One of the few constants in show business is change. Projects change hands, actors are recast, and often scripts will go through numerous revisions and adaptations before settling on a final version. Hollywood is littered with abandoned projects and retooled scripts. One of the most recent cases of this is New Line Cinema's remake of the Stephen King classic It, which director Cary Fukunaga (True Detective) exited over creative differences.
Fukunaga, who was hired to write and direct the two-part film already has some impressive titles under his belt, having directed the moody Jane Eyre and all of True Detective season 1. There has been plenty of speculation over his decision to leave the project, and now he's shed some light on the differences that made him abandon the project he spent so much time working on.

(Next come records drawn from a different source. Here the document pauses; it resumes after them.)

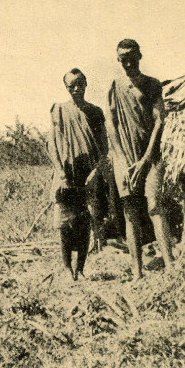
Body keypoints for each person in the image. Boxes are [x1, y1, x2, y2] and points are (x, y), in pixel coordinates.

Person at [107, 39, 175, 280]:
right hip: (124, 161)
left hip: (150, 158)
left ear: (139, 56)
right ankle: (137, 272)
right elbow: (111, 125)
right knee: (130, 213)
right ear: (117, 59)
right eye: (122, 57)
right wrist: (122, 158)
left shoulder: (152, 85)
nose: (126, 62)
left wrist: (146, 159)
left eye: (131, 56)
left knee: (155, 207)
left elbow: (159, 121)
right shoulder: (115, 87)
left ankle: (170, 267)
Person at [47, 68, 115, 280]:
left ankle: (80, 269)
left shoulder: (95, 112)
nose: (76, 89)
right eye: (71, 86)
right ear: (66, 88)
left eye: (80, 84)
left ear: (86, 84)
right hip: (66, 173)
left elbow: (104, 146)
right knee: (66, 224)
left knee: (85, 222)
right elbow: (52, 145)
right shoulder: (59, 110)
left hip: (89, 173)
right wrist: (60, 173)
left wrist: (96, 171)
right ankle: (67, 269)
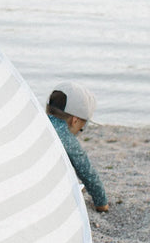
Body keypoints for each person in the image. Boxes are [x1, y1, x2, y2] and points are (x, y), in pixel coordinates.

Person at [45, 81, 110, 212]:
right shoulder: (66, 138)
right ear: (75, 121)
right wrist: (101, 203)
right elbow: (88, 174)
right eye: (82, 127)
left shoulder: (37, 120)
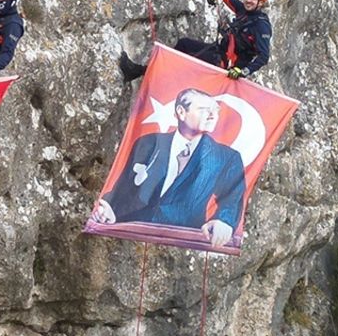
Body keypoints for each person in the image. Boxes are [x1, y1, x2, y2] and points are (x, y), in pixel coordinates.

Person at [91, 88, 246, 248]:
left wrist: (224, 221)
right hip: (132, 233)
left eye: (216, 110)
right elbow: (125, 186)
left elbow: (232, 196)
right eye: (204, 110)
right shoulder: (148, 143)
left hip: (184, 241)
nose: (213, 115)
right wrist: (111, 208)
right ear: (181, 112)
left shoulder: (226, 157)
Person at [119, 0, 272, 81]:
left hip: (227, 64)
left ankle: (141, 73)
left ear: (261, 3)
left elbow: (263, 56)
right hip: (219, 51)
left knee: (186, 60)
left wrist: (243, 71)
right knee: (184, 44)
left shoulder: (261, 26)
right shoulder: (243, 11)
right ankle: (152, 74)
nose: (248, 1)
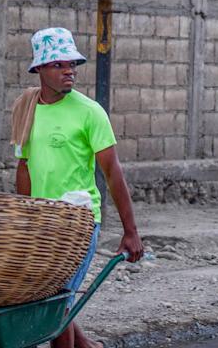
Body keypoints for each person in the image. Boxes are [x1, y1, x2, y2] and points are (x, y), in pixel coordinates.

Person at [11, 26, 144, 348]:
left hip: (80, 222)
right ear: (40, 69)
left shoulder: (89, 112)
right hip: (42, 220)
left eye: (72, 64)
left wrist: (130, 231)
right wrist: (23, 215)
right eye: (59, 65)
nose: (69, 70)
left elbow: (112, 173)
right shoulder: (26, 108)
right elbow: (24, 166)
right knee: (55, 299)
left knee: (58, 300)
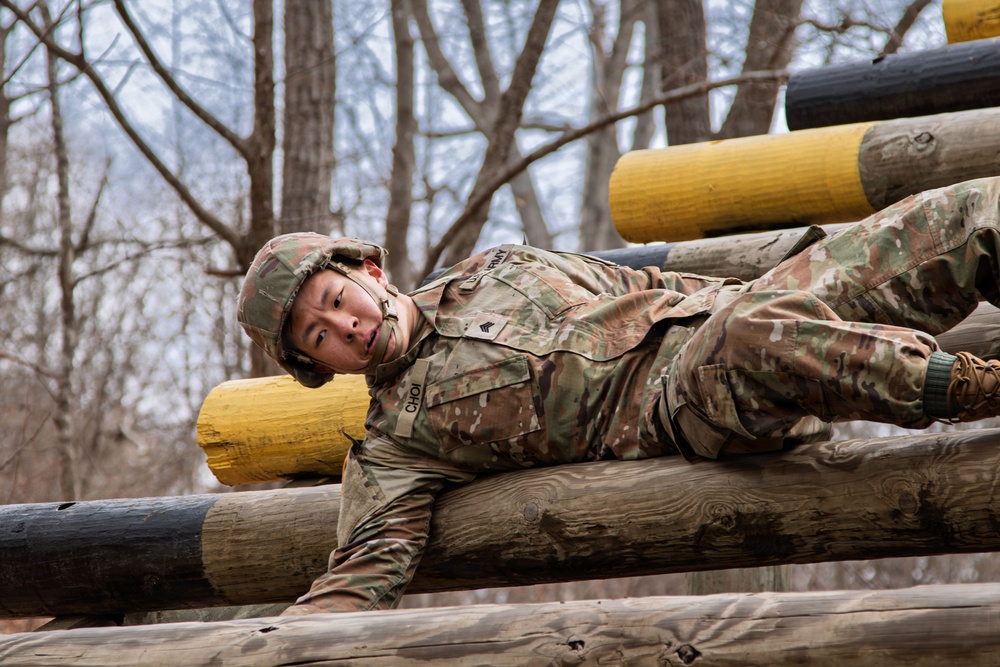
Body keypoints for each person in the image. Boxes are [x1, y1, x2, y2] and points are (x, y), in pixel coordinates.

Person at [237, 176, 1000, 615]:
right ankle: (971, 386)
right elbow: (362, 572)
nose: (344, 326)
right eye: (317, 337)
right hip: (688, 400)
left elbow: (648, 286)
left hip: (752, 315)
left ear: (368, 271)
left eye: (336, 298)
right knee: (747, 333)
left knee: (960, 215)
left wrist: (793, 284)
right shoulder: (395, 440)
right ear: (321, 365)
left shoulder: (499, 266)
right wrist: (259, 647)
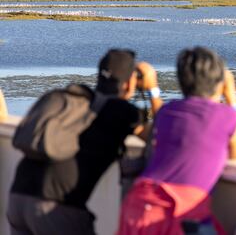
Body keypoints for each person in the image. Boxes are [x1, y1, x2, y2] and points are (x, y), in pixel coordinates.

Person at [7, 49, 163, 235]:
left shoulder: (74, 99)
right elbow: (162, 134)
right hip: (56, 207)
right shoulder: (122, 112)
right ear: (130, 82)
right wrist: (153, 89)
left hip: (18, 196)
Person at [117, 47, 236, 235]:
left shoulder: (167, 112)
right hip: (177, 211)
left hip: (139, 202)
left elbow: (156, 125)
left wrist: (153, 89)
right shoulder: (227, 116)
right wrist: (232, 96)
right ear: (220, 82)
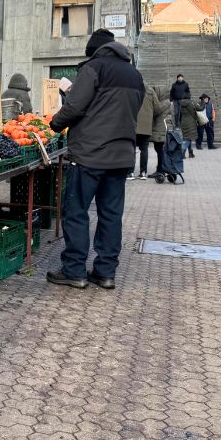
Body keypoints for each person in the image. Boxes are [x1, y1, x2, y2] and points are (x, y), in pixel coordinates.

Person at [46, 29, 145, 290]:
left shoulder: (93, 68)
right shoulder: (134, 74)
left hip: (89, 155)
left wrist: (55, 124)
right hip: (121, 157)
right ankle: (105, 272)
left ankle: (75, 271)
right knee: (111, 215)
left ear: (94, 51)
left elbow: (75, 106)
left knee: (76, 212)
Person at [129, 84, 156, 180]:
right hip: (146, 125)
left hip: (133, 124)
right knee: (144, 149)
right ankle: (143, 172)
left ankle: (130, 172)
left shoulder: (132, 88)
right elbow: (156, 107)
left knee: (132, 149)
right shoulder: (150, 90)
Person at [150, 84, 172, 176]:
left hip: (160, 129)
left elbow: (156, 110)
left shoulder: (165, 103)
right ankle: (160, 168)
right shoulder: (166, 102)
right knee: (159, 149)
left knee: (159, 150)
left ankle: (161, 169)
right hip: (159, 129)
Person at [179, 95, 204, 159]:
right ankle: (182, 152)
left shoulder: (180, 103)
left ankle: (190, 153)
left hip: (183, 122)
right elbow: (200, 109)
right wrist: (203, 103)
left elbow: (178, 114)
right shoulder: (191, 102)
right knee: (188, 139)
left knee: (187, 137)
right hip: (191, 123)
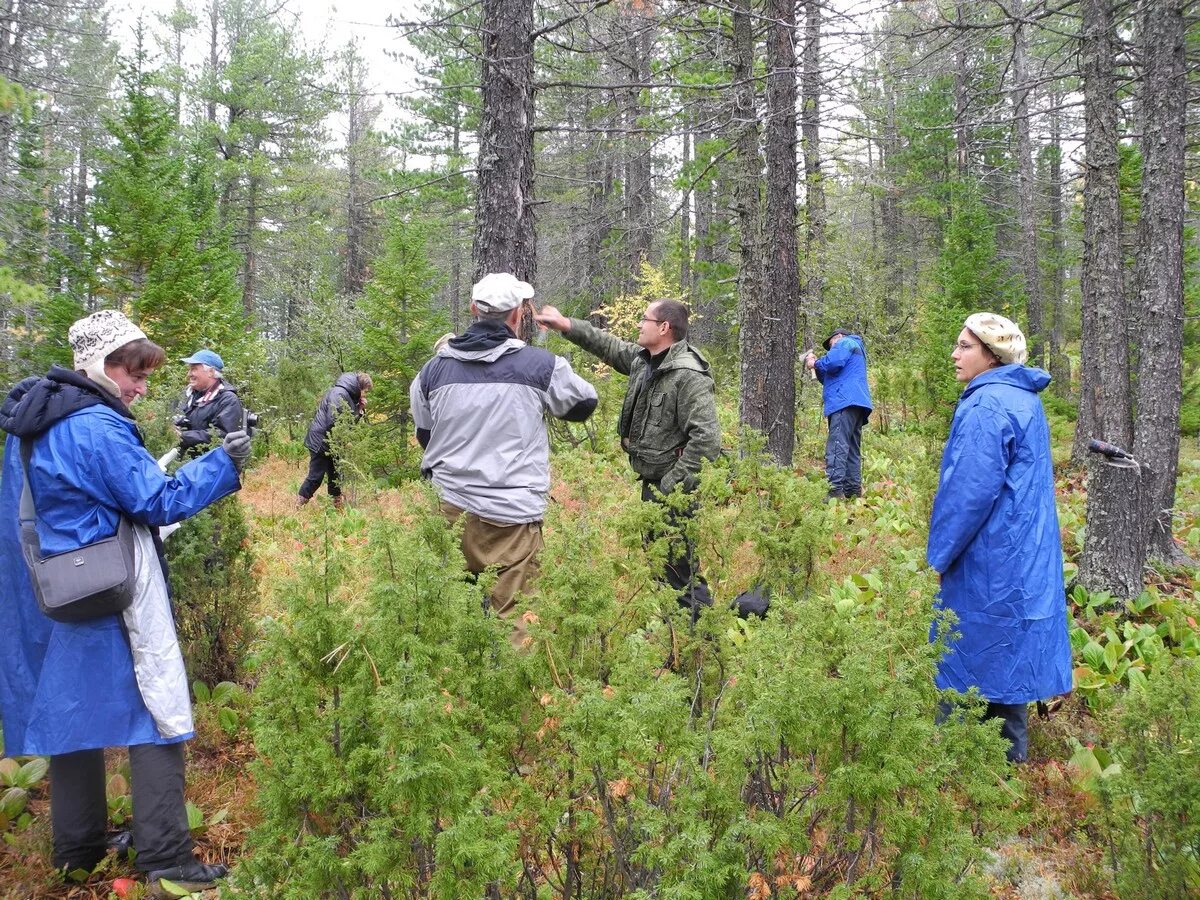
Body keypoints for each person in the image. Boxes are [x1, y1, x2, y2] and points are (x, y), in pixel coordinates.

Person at [0, 309, 251, 890]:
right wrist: (224, 462)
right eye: (133, 372)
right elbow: (156, 501)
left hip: (56, 586)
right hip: (115, 585)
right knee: (157, 707)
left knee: (71, 711)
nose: (141, 386)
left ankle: (78, 849)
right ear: (99, 366)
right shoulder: (96, 424)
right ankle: (166, 857)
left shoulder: (40, 419)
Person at [410, 273, 597, 643]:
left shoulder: (431, 372)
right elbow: (584, 402)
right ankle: (509, 697)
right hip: (511, 516)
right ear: (518, 315)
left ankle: (451, 692)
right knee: (512, 617)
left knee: (450, 608)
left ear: (473, 310)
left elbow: (425, 436)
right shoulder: (542, 366)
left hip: (449, 510)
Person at [926, 312, 1072, 764]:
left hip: (990, 554)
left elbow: (968, 494)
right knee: (1007, 653)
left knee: (967, 644)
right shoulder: (1021, 397)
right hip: (1020, 552)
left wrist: (940, 555)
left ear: (991, 356)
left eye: (964, 346)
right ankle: (1009, 765)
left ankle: (956, 766)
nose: (954, 354)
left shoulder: (988, 405)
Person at [535, 298, 721, 615]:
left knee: (679, 572)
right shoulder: (645, 360)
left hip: (672, 491)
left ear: (663, 327)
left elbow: (707, 439)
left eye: (644, 319)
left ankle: (698, 644)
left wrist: (669, 488)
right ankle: (678, 638)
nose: (638, 324)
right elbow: (608, 346)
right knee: (663, 568)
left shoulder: (687, 375)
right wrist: (567, 324)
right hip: (653, 484)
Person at [804, 328, 873, 500]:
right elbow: (829, 374)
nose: (831, 348)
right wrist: (817, 365)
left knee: (837, 445)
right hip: (857, 403)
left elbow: (834, 362)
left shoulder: (845, 342)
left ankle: (834, 491)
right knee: (851, 448)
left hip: (844, 400)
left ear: (838, 337)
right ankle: (852, 490)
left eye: (831, 344)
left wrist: (816, 363)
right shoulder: (855, 348)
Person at [297, 371, 372, 509]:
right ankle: (298, 506)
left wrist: (359, 409)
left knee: (336, 476)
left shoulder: (348, 395)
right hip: (321, 441)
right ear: (359, 387)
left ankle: (336, 508)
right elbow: (334, 421)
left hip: (332, 442)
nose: (365, 395)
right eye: (365, 391)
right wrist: (344, 440)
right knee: (315, 477)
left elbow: (347, 421)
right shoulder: (339, 393)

In an interview with Variety, while promoting his latest project, the Netflix original film Beasts of No Nation Fukunaga spoke about some of the creative differences he had with the studio, which had little to do with money and everything to do with the characters:
"I was trying to make an unconventional horror film. It didn’t fit into the algorithm of what they knew they could spend and make money back on based on not offending their standard genre audience. Our budget was perfectly fine. We were always hovering at the $32 million mark, which was their budget. It was the creative that we were really battling. It was two movies. They didn’t care about that. In the first movie, what I was trying to do was an elevated horror film with actual characters. They didn’t want any characters. They wanted archetypes and scares. I wrote the script. They wanted me to make a much more inoffensive, conventional script. But I don’t think you can do proper Stephen King and make it inoffensive."
Fukunaga was clearly focused on the plot and character development, which is a far cry from the surprise twists, and focus on things that go bump in the night, which are staples of horror movies these days.
"The main difference was making Pennywise more than just the clown. After 30 years of villains that could read the emotional minds of characters and scare them, trying to find really sadistic and intelligent ways he scares children, and also the children had real lives prior to being scared. And all that character work takes time. It’s a slow build, but it’s worth it, especially by the second film. But definitely even in the first film, it pays off."
It sounds like the whole thing can be boiled down to studio micromanaging, and New Line executives not trusting Fukunaga to make the movie they wanted. Apparently budget, location, or arguments about how many movies there should be never entered into the dissolution of their partnership, as had been rumored.
"It was being rejected. Every little thing was being rejected and asked for changes. Our conversations weren’t dramatic. It was just quietly acrimonious. We didn’t want to make the same movie. We’d already spent millions on pre-production. I certainly did not want to make a movie where I was being micro-managed all the way through production, so I couldn’t be free to actually make something good for them. I never desire to screw something up. I desire to make something as good as possible."
Ultimately Fukunaga decided to exit the project, and the studio hired Andrés Muschietti (Mama) to take over. There will be a new screenwriter brought on to revise script, which sounds like a relief to Fukunaga.
"We invested years and so much anecdotal storytelling in it. Chase and I both put our childhood in that story. So our biggest fear was they were going to take our script and bastardize it. So I’m actually thankful that they are going to rewrite the script. I wouldn’t want them to stealing our childhood memories and using that. I mean, I’m not sure if the fans would have liked what I would have done. I was honoring King’s spirit of it, but I needed to update it. King saw an earlier draft and liked it."
Hearing what his version of the movie could have been just makes the changes that much more disappointing. Fukunaga's production sounds intriguing, and different from the typical studio horror movies churned out every year - which was essentially the issue. Tim Curry's Pennywise is such an iconic character it would have been hard to top - which is perhaps why the director cast Will Poulter in the role: to try and make something wholly new.
Of course, Muschietti will put his own stamp on the production, and while he hasn't helmed that many mainstream movies, Mama was excellent and managed to balance character with suspense. Hopefully he is able to create that same magic here.